(Dataset entries)
▼

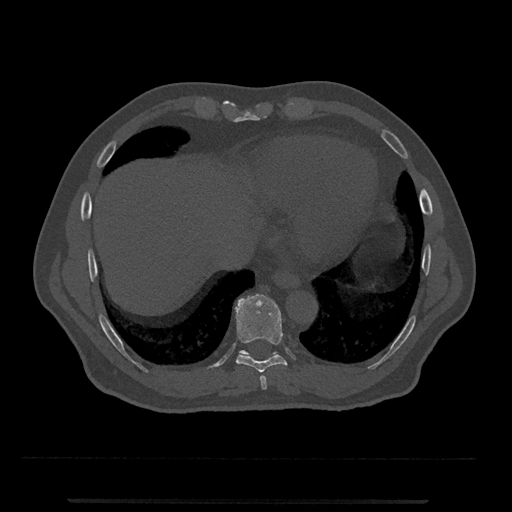
CT including the spine, one axial slice; slice 565 of 797 in the series (ordered by position); reconstruction kernel Br40s/3; 120 kVp; bone window (W 1800 / L 400 HU); 512 × 512 image matrix, field of view 419 × 419 mm. Patient: male, 63 years. From the clinical record (not read from this slice): primary cancer: prostate.
Structures marked on this image (semi-automatic segmentation, software-assisted and operator-edited):
- T10 vertebra: bounding box [x1, y1, x2, y2] px = [239, 350, 278, 356]
- T8 vertebra: [260, 375, 267, 390]
- T9 vertebra: [235, 294, 288, 372]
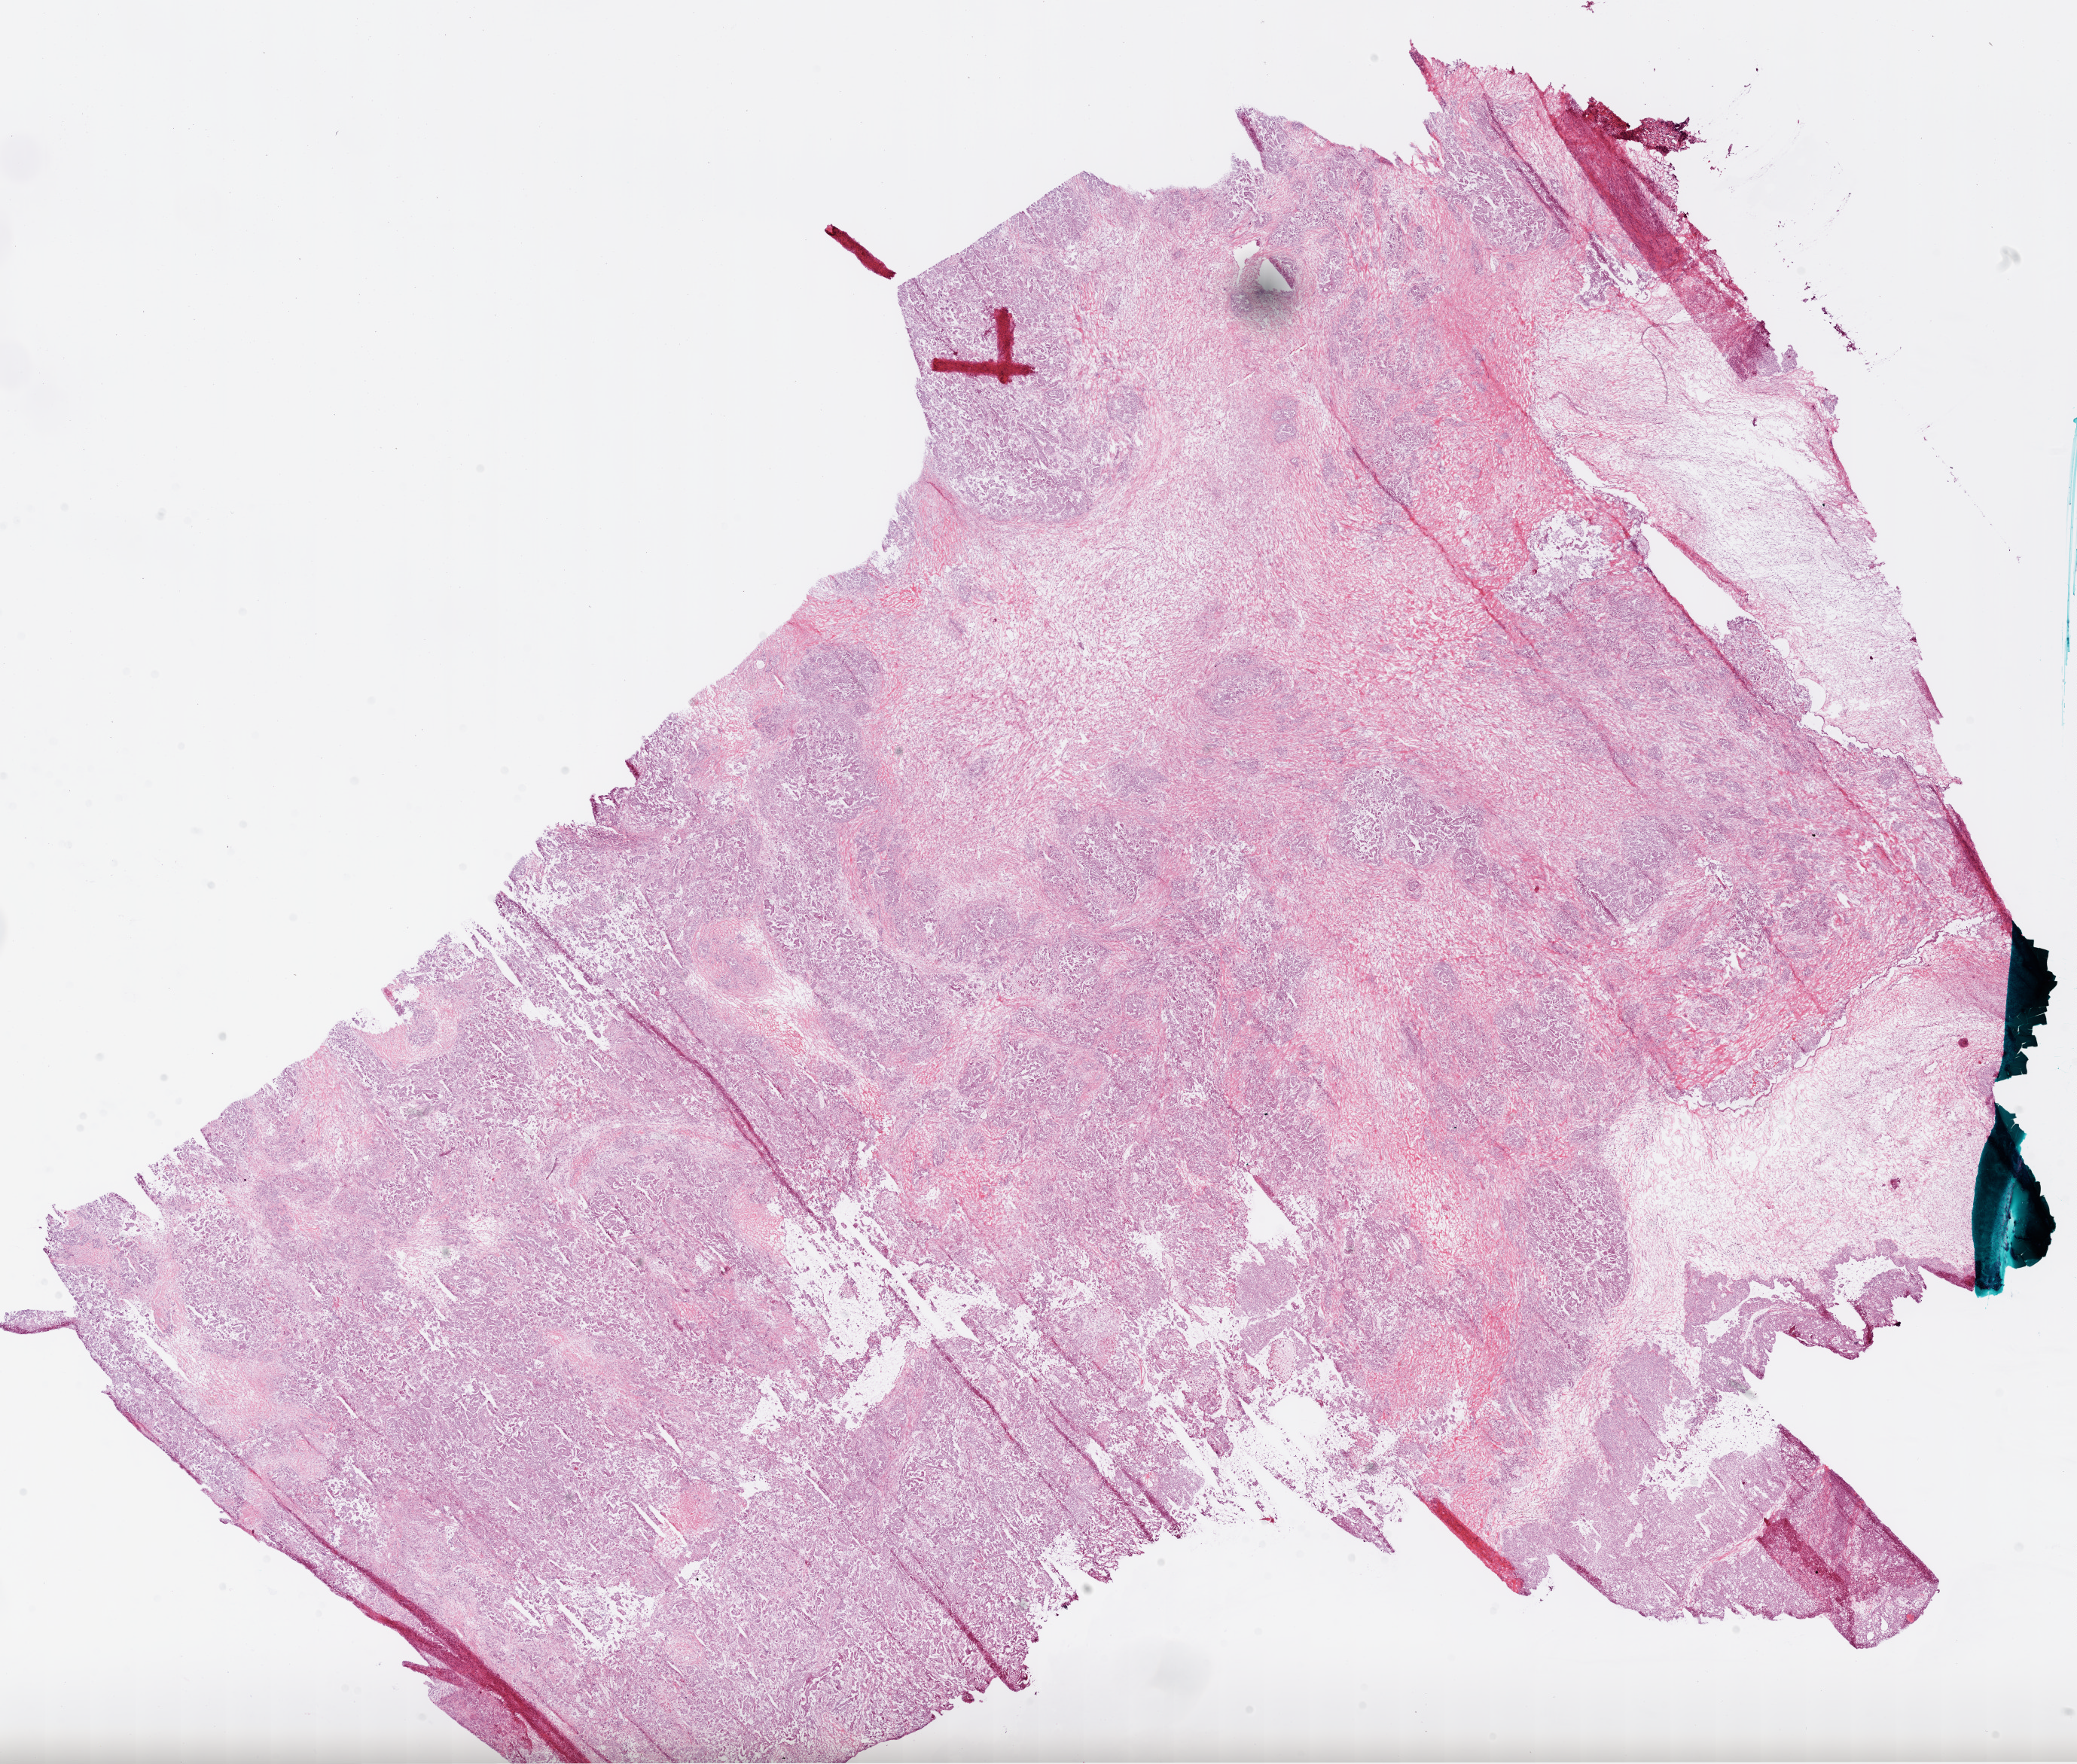
Digitized H&E-stained tissue section (whole slide), low-resolution overview of the scanned area, about 22.2 x 18.9 mm (acquisition: 20x scan); frozen section from the bottom of the tissue portion; sample: primary tumour, ovary. Female patient; age at initial diagnosis 61 years. Pathologist review of this section (percent, as recorded): tumour cells 60%, tumour nuclei 85%.
Histologic diagnosis: Serous cystadenocarcinoma, NOS.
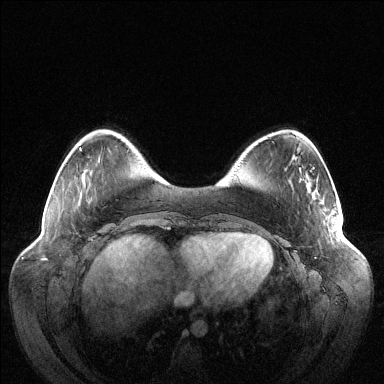
Breast MRI (dynamic contrast-enhanced), one axial slice; position 28 of 144 along the scan axis; dynamic contrast-enhanced series, time point 2 of 6 at this slice position (early post-contrast); 1.5 T; TE 1.5 ms, TR 4.6 ms; 1.2 mm slice thickness; 384 × 384 image matrix, field of view 420 × 420 mm. Female patient.
Annotated regions visible in this slice (semi-automatic segmentation, software-assisted and operator-edited):
- enhancing-tissue mask used for the functional tumour volume (all voxels passing the contrast-enhancement thresholds inside the analysis volume; usually the tumour): bounding box <337,223,338,227> (left, top, right, bottom; pixels)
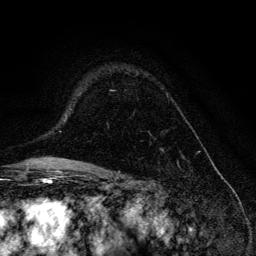
Breast MRI, one axial slice; slice 92 of 134 in the series (ordered by position); cropped to one breast; dynamic contrast-enhanced series, time point 2 of 6 at this slice position (early post-contrast); 3 T; TE 4.2 ms, TR 8.6 ms; 1.2 mm slice thickness; 256 × 256 image matrix, field of view 160 × 160 mm. Female patient.
Structures marked on this image (semi-automatic segmentation, software-assisted and operator-edited):
- enhancing-tissue mask used for the functional tumour volume (all voxels passing the contrast-enhancement thresholds inside the analysis volume; usually the tumour): box from (x=110, y=90) to (x=168, y=151) px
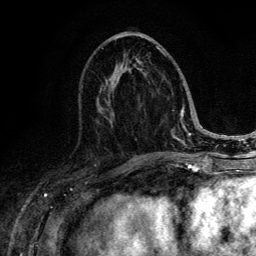
Breast MRI (dynamic contrast-enhanced), one axial slice. Slice 58 of 134 in the series (ordered by position). Cropped to one breast. Dynamic contrast-enhanced series, time point 2 of 6 at this slice position (early post-contrast). 3 T. TE 4.2 ms, TR 8.6 ms. 1.2 mm slice thickness. 256 × 256 image matrix, field of view 160 × 160 mm. Female patient.
Outlined on this slice (semi-automatically segmented with operator editing):
- enhancing-tissue mask used for the functional tumour volume (all voxels passing the contrast-enhancement thresholds inside the analysis volume; usually the tumour): bounding box <99,46,188,148> (left, top, right, bottom; pixels)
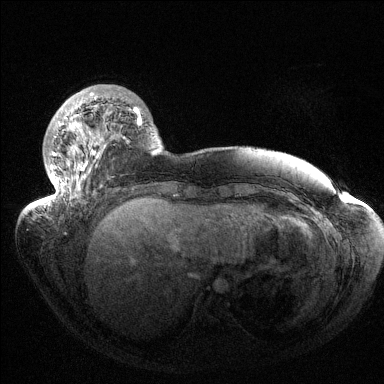
Breast MRI (dynamic contrast-enhanced), one axial slice. Position 34 of 144 along the scan axis. Dynamic contrast-enhanced series, time point 2 of 6 at this slice position (early post-contrast). 1.5 T. TE 1.5 ms, TR 4.6 ms. 384 × 384 image matrix, field of view 420 × 420 mm. Female patient.
Annotated regions visible in this slice (semi-automatically segmented with operator editing):
- enhancing-tissue mask used for the functional tumour volume (all voxels passing the contrast-enhancement thresholds inside the analysis volume; usually the tumour): bounding box [x1, y1, x2, y2] px = [42, 92, 141, 208]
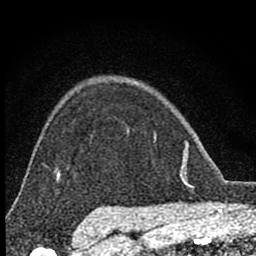
Breast MRI (dynamic contrast-enhanced), one axial slice. Position 62 of 80 along the scan axis. Cropped to one breast. Dynamic contrast-enhanced series, time point 2 of 8 at this slice position (early post-contrast). 1.5 T. TE 2.8 ms, TR 7.7 ms. 2 mm slice thickness. 256 × 256 image matrix, field of view 130 × 130 mm. Female patient.
Outlined on this slice (semi-automatically segmented with operator editing):
- enhancing-tissue mask used for the functional tumour volume (all voxels passing the contrast-enhancement thresholds inside the analysis volume; usually the tumour): box from (x=127, y=131) to (x=187, y=176) px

▲

Problem >> Your answer should be the lines of the records that hold the string "pixels".

Solution to this problem >>
- enhancing-tissue mask used for the functional tumour volume (all voxels passing the contrast-enhancement thresholds inside the analysis volume; usually the tumour): bounding box <337,223,338,227> (left, top, right, bottom; pixels)
- enhancing-tissue mask used for the functional tumour volume (all voxels passing the contrast-enhancement thresholds inside the analysis volume; usually the tumour): bounding box <99,46,188,148> (left, top, right, bottom; pixels)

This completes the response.